> _EXTRAIT DU DOCUMENT_:
--------------------
Détrompez-vous, il n’est pas question ici de la variété Hayward à la peau brune et velue cultivée notamment en Nouvelle-Zélande et qu’on retrouve en épicerie, mais de l’Actinida arguta, une espèce rustique qui donne des fruits à la peau verte et lisse de la taille d’un gros bonbon. Son goût rappelle celui de l’ananas ou du raisin de table. « C’est une explosion de saveurs dans la bouche, résume M. Gagnon. Une fois qu’un client l’a goûté, la vente est assurée. »
Fils d’éleveurs de dindons en Mauricie et concepteur Web – il est le créateur du site Agrirencontres –, Luc Gagnon est revenu à l’agriculture il y a quelques années en reprenant la production de courgettes d’une parente. « Après une excellente première année, on a connu une très mauvaise saison, car les fermes ont été nombreuses à se lancer là-dedans, ce qui a fait chuter les prix. »
Le producteur s’est donc mis à la recherche d’une culture unique qui lui permettrait de se démarquer. En 2008, il est tombé sur un article de La Presse parlant du minikiwi et de son potentiel ornemental dans notre climat nordique. « Ç’a attiré mon attention et j’ai commencé mes recherches. »
Une plante luxuriante, mais capricieuse
Après quelques essais, Luc Gagnon a implanté sur une terre à Rigaud quelque 500 plants de différentes variétés d’Actinida arguta et d’Actinida kolomikta. « J’ai misé davantage sur A. arguta, car ses fruits sont plus gros et la maturité est plus uniforme qu’avec A. kolomikta. Avec cette dernière, la récolte s’étire de juillet à octobre. »
--------------------
> _CONSIGNE_: Reprenez l'article sur le minikiwi et écrivez la suite à partir de sa dernière phrase.
--------------------
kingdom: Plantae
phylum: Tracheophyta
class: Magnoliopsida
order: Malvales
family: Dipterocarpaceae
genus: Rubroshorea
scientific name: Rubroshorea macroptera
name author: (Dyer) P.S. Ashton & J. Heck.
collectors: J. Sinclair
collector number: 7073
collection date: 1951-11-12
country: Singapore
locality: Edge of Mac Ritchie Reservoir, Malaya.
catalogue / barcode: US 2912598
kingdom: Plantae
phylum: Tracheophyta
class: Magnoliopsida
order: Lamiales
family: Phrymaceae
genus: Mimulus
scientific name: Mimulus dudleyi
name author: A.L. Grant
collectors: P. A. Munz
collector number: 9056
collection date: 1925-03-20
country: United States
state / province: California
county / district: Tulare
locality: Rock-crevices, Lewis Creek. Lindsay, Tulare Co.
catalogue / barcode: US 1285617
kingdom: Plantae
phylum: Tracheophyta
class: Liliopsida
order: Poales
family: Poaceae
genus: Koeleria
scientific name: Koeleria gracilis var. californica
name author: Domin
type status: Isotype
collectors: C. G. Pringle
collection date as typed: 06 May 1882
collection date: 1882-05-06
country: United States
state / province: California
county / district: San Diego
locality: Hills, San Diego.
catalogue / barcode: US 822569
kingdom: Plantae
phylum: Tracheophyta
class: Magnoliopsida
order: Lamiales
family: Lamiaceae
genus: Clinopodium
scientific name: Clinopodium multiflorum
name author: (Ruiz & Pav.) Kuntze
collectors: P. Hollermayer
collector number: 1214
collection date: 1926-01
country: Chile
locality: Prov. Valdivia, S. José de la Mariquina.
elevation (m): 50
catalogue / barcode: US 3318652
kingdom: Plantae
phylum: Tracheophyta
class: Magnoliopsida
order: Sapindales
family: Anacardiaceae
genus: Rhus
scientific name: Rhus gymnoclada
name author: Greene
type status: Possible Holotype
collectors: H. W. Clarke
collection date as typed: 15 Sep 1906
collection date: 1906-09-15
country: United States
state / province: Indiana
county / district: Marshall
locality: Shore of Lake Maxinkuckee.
--------------------
> _RÉPONSE_:
Le minikiwi est cultivé sur des vignes qui ont une croissance assez rapide. Pour faciliter la cueillette, elles sont dressées sur des poteaux de 6 pieds, avec un espacement de 15 pieds entre les plants et les rangs. Plusieurs tailles sont nécessaires durant l’année, indique le producteur.
La première fructification de l’A. arguta survient après cinq ans (deux ou trois ans avec l’A. kolomikta). La récolte se fait à la main avant la maturité, de la mi-septembre à la mi-octobre. Le degré de maturité est mesuré avec un réfractomètre. « Une fois, j’ai voulu les laisser mûrir sur la branche pour que le fruit goûte meilleur, mais quand tu tirais dessus, le pédoncule restait sur l’arbre et faisait un trou dans le fruit, donc il n’était pas vraiment commercialisable », relève M. Gagnon.
Pour l’instant, le producteur récolte de 4 à 5 kilos par arbre qu’il vend directement à la ferme ou au marché Maisonneuve sous la marque Kiwi Passion. En France ou aux États-Unis, un arbre à maturité peut donner de 30 à 40 kilos. Certes, Luc Gagnon espère voir la productivité de son verger augmenter, mais réalise qu’entretenir seul 400 arbres représente un travail considérable. « La nature fait bien les choses, parce que si mes plants avaient livré tout leur potentiel, j’aurais dû consacrer environ 1 600 heures de cueillette en trois semaines! Au début, c’est comme un bébé, ça ne requiert pas trop de soin, mais quand il devient ado, c’est plus demandant », dit-il avec un sourire en coin.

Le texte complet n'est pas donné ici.